В Москве, в РАМТе, он уже 31 год. За это время сделал театр-дом, каким был когда-то МХАТ. В такой театр приходят из поколения в поколение, не ожидая подвоха.
О детях
"Как мне это удается? Ну, во-первых, удается не всегда. Но я всегда исхожу из того, что дети, которые пришли в зал, - равные мне партнеры. Я не отношусь к ним как-то иначе, чем ко взрослым. У меня нет ни умиления, ни высокомерия по отношению к ним. Так же, как по отношению к своим детям, когда они были маленькими, или к внукам сейчас. Да, они меньше знают, чем я, и у меня опыта больше, но они такие же, как я. Только лучше. Сильнее. И они для меня более интересны, чем я для них. Очень сильный мотив для творчества! Я не должен их подвести. И тогда - иногда - возникает контакт между сценой и залом, живой контакт, он - главное, ради чего я все делаю. Это очень эгоистическое чувство - создавать, наблюдать, ощущать то живое, новое, что рождается на спектакле".
Про идеализм и реализм
"Если бы я не был идеалистом, я бы не занимался таким эфемерным и ненадежным делом, как театр. Но, с другой стороны, я бы не смог работать, если бы не смотрел на свое дело как на профессию, то есть тысячу дел, которые я должен делать каждый день.
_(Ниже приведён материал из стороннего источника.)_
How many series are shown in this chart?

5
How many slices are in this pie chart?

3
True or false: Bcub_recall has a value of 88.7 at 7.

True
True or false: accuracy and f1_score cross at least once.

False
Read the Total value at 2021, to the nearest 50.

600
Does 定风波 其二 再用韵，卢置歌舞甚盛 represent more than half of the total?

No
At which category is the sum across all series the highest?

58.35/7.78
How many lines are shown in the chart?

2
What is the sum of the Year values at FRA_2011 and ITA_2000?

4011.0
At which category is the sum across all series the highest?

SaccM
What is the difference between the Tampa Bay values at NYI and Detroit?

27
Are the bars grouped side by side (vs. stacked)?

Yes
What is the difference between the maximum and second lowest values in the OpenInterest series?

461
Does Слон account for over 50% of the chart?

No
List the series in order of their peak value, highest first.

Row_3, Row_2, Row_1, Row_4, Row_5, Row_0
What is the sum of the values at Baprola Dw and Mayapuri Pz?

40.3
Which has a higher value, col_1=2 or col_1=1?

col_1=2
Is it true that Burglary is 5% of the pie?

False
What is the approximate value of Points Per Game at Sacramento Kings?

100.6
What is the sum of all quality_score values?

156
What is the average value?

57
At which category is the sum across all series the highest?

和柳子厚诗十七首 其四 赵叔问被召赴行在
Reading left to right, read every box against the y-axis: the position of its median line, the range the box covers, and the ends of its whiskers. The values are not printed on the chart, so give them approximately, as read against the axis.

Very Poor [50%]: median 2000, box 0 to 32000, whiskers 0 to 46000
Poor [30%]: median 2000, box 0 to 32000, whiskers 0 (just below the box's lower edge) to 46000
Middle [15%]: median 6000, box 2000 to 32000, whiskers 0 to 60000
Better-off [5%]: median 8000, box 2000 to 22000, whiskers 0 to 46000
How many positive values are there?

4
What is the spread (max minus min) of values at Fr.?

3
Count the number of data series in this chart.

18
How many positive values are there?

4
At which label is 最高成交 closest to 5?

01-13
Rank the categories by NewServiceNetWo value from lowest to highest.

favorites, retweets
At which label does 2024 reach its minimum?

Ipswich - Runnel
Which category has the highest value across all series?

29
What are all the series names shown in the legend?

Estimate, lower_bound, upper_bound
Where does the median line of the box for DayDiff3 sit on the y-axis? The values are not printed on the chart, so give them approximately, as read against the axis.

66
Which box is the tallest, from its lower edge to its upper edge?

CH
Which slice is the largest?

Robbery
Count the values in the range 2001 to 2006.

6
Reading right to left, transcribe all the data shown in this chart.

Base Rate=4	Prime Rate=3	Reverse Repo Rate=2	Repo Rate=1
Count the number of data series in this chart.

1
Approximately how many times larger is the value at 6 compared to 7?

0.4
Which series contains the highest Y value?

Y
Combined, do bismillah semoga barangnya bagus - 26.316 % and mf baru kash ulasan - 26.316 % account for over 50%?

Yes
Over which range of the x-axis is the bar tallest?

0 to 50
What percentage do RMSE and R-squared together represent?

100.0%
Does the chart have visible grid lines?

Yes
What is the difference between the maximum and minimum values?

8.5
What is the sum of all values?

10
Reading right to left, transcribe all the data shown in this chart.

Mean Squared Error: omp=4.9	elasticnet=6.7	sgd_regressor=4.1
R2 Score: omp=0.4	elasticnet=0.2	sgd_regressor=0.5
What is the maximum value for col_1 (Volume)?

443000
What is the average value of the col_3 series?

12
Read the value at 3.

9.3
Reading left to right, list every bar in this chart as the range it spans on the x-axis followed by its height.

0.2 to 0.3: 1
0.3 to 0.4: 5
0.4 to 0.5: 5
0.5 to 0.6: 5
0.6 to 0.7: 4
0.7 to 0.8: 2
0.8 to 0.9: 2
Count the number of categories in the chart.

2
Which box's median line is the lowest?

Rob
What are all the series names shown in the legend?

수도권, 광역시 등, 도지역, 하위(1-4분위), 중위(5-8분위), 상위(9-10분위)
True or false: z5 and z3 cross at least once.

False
И профессионализм я, кстати, ценю в людях более всего. Если его нет, даже если и интересный человек встречается в работе, то не возникает искра, и я начинаю сбоить. А вообще театр - это же в принципе некая фантазия на тему, которую пытаешься воплотить в реальность. Как тут без идеализма.
А без реализма цеха пошивочные в срок костюмы не пошьют".
Про артистов
"Предательство - очень обычное для театра явление, и мои актеры знают, что я прощу им предательство. Это опять - как в жизни. Я же не перестану любить человека, что бы он ни сделал, а своих артистов я люблю. И понимаю очень хорошо, сколь мало я могу без них. Мы ведь в театре работаем не сами по себе и можем что-то только в соединении с другими. И пока есть творческое тяготение, надо прощать. Потому что есть вещи важнее, чем предательство, - и в отношениях между людьми, и в работе. Не говоря уже о том, что обида - это вообще самое непродуктивное для работы, что только может быть".
Про упрямство
"Тысячу вопросов надо решать каждый день. Тысячу. И за этой тысячей неотложных дел может затеряться сквозное действие, твоя собственная сверхзадача, и теоретически как бы понятно, для чего все, а практически - уже нет. Как будто что-то размывается. И вот тогда помогает упрямство. Я заметил, что именно в противоборстве с жизнью обретается некая важная задача - в этом утопичном порой стремлении не потерять ориентиры, следовать им. В человеке возникает, должен возникнуть протест против того, что жизнь - это только функционирование, приспособление. Собственно, от чувства несогласия с таким течением событий и возникает культура и театр. Человек, в принципе, не хочет серости. Он по природе своей хочет стремиться к каким-то главным, наиважнейшим вещам".
Про дом
"Понятие семьи, дома с самого начала жизни было для меня важным, таким и остается. Для меня очень органично желание начать строить дом. А как по-другому? У меня по-другому не получается. Я даже завидую тем, кто может к этому подходить иначе, легче, не привязываться, не прикипать. У меня не так. Чувство дома определяет почти все в жизни. И в театре тоже. Но для меня это вообще мало разделяется - дом и театр".